In the Darwin Core Archive the Darwin Core terms are sorted into the different files, each having terms that are required and some that we highly recommend to use, while others are optional additions. Generally, every extension file needs to contain the core identifier of the core file. For example, if you have an event core, the core ID is the field “eventID” and every extension file therefore needs to have the column eventID, linking records to the records in the core. In the following we provide an overview which terms can be included in which file. This is based on the documentation in the GBIF schema repository. Additionally we indicate which terms we view as required to have in each file and which we strongly recommend, adapted from the data quality requirements of GBIF for each data type (Sampling event, occurrence, checklist data).

7.5.1 General terms (Terms of class Record-level)

There are terms that can always be included in the core-file, independent of what the core is. Those are record-level terms, which are generic and can apply to any type of records in the data. The content of these terms can be considered metadata, which is why it is likely that you do not have corresponding columns in your data yet but need to create new columns. Many of these terms are from the Dublin Core namespace and few come with a fixed vocabulary to use to fill them.
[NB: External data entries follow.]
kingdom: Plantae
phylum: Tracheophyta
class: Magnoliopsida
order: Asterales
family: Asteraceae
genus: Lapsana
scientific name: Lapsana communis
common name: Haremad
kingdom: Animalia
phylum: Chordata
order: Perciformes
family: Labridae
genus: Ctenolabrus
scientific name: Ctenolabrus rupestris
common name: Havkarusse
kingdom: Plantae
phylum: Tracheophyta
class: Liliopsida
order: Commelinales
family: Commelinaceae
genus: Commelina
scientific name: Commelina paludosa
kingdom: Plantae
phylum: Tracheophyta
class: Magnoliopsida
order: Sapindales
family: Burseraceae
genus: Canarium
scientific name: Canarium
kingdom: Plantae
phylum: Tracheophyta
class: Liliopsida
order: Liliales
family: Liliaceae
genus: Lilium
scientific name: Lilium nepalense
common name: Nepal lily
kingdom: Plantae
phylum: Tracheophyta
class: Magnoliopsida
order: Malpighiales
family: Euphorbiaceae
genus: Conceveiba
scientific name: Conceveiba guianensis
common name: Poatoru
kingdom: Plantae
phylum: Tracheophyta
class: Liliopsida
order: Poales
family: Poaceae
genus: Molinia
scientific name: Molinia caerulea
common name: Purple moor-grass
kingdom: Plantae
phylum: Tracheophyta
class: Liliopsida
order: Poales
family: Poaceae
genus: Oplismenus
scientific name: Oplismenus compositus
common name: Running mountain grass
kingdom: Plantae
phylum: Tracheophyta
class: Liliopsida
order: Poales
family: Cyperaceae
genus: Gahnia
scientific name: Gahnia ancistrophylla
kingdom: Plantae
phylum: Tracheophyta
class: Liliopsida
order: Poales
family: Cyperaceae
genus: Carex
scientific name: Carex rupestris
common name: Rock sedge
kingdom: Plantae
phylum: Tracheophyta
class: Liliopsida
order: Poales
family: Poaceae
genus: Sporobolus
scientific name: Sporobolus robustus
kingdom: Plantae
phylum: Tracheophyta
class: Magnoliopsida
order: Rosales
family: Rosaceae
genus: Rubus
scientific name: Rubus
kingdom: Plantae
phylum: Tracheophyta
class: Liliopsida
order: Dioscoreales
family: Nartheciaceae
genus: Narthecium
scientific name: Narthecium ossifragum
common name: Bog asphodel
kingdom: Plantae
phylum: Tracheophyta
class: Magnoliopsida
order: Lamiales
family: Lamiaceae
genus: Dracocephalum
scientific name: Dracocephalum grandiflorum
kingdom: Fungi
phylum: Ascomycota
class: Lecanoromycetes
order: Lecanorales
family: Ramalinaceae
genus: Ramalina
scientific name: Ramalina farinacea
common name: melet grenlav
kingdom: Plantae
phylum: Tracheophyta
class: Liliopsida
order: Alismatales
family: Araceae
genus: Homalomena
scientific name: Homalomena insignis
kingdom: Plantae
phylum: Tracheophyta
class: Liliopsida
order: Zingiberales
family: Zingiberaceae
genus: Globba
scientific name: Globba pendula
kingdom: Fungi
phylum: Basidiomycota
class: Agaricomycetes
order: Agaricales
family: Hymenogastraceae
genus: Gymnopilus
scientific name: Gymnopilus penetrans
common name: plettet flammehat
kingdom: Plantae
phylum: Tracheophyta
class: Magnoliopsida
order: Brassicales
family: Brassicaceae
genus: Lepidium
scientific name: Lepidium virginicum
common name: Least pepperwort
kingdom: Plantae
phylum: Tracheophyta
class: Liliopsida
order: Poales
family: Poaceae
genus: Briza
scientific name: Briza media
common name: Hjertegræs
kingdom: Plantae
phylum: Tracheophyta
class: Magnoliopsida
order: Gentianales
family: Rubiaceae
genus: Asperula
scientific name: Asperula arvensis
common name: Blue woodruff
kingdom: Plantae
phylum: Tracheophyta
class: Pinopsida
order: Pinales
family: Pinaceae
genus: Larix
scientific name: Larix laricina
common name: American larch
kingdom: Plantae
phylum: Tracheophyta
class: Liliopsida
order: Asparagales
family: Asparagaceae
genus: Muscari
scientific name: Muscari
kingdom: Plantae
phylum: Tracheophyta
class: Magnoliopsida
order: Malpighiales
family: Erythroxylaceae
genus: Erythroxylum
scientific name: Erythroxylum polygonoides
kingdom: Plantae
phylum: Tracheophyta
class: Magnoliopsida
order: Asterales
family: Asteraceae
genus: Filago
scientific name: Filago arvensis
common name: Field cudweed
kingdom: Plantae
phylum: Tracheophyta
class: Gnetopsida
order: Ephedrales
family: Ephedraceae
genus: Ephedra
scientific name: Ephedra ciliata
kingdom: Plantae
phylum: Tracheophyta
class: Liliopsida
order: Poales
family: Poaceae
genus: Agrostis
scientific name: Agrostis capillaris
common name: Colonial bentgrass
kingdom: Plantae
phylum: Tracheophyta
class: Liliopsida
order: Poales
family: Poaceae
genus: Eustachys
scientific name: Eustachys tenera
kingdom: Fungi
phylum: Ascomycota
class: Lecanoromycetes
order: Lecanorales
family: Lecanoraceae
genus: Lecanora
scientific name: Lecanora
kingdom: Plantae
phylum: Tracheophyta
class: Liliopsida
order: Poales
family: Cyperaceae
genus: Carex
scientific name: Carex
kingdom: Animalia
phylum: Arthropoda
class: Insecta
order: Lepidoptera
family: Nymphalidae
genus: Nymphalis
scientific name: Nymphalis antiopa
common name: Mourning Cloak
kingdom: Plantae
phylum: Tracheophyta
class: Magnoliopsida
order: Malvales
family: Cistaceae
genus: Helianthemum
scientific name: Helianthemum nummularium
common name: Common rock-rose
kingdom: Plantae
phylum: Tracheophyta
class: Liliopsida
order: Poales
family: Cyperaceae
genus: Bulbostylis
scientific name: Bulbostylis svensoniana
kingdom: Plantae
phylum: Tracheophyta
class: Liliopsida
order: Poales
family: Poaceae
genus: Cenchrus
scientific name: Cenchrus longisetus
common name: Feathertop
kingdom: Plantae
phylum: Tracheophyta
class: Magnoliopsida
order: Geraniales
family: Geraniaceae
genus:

The following terms can be useful to add, while none of them are required:

  • type: to be filled with one of the terms in the DCMI type vocabulary

  • language: use controlled vocabulary, such as the ISO language code

  • licence: see section licencing

  • rightsHolder

  • accessRights

  • bibliographicCitation: should provide clear information on how to cite the resource itself

  • references

  • institutionCode

  • institutionID

  • datasetID

  • basisOfRecord: best practise is to use controlled vocabulary, such as the names of the Darwin Core classes:

    • MaterialEntity, PreservedSpecimen, FossilSpecimen, LivingSpecimen, MaterialSample, Event, HumanObservation, MachineObservation, Taxon, Occurrence, MaterialCitation

7.5.2 Event file

The event file can include the following terms:

  • all terms of the class Event
  • all terms of the class Location
  • all terms of the class GeologicalContext

Required:

  • eventID

  • eventDate

  • samplingProtocol

  • sampleSizeValue & sampleSizeUnit

Recommended:

  • parentEventID (if applicable)

  • samplingEffort

  • decimalLatitude & decimalLongitude & geodeticDatum

  • coordinateUncertaintyInMeters

  • countryCode

7.5.3 Occurrence file

All of the terms that can be included in the event file can also be included in the occurrence file. The occurrence file is however more flexible and additionally allows for more terms. You can additionally include:

  • all terms of the class Occurrence
  • all terms of the class Organism
  • all terms of the class Taxon
  • all terms of the class Identification

Required:

  • scientificName

  • occurrenceStatus

  • basisOfRecord

  • occurrenceID

Recommended:

  • taxonRank

  • kingdom (or other higher taxonomy)

  • decimalLongitue & decimalLatitude & geodeticDatum

  • coordinateUncertaintyInMeters

  • countryCode

  • individualCount or organismQuantity & organismQuantityType

7.5.4 Taxon file

The taxon file only contains the record-level terms and all terms of the class taxon.

Required:

  • taxonID

  • scientificName

  • taxonRank

Recommended:

  • kingdom (or other higher taxonomy)

  • parentNameUsageID

  • acceptedNameUsageID

7.5.5 MeasurementOrFact file

The MeasurementOrFact file is linked to the core by including the coreID and besides that can only include the terms of the class MeasurementOrFact, while no terms of other classes should be included.

The extendedMeasurementOrFact extension additionally includes the occurrenceID and three ID fields: measurementTypeID, measurementValueID, and measurementUnitID. These fields are not part of the Darwin Core namespace but refer to OBIS.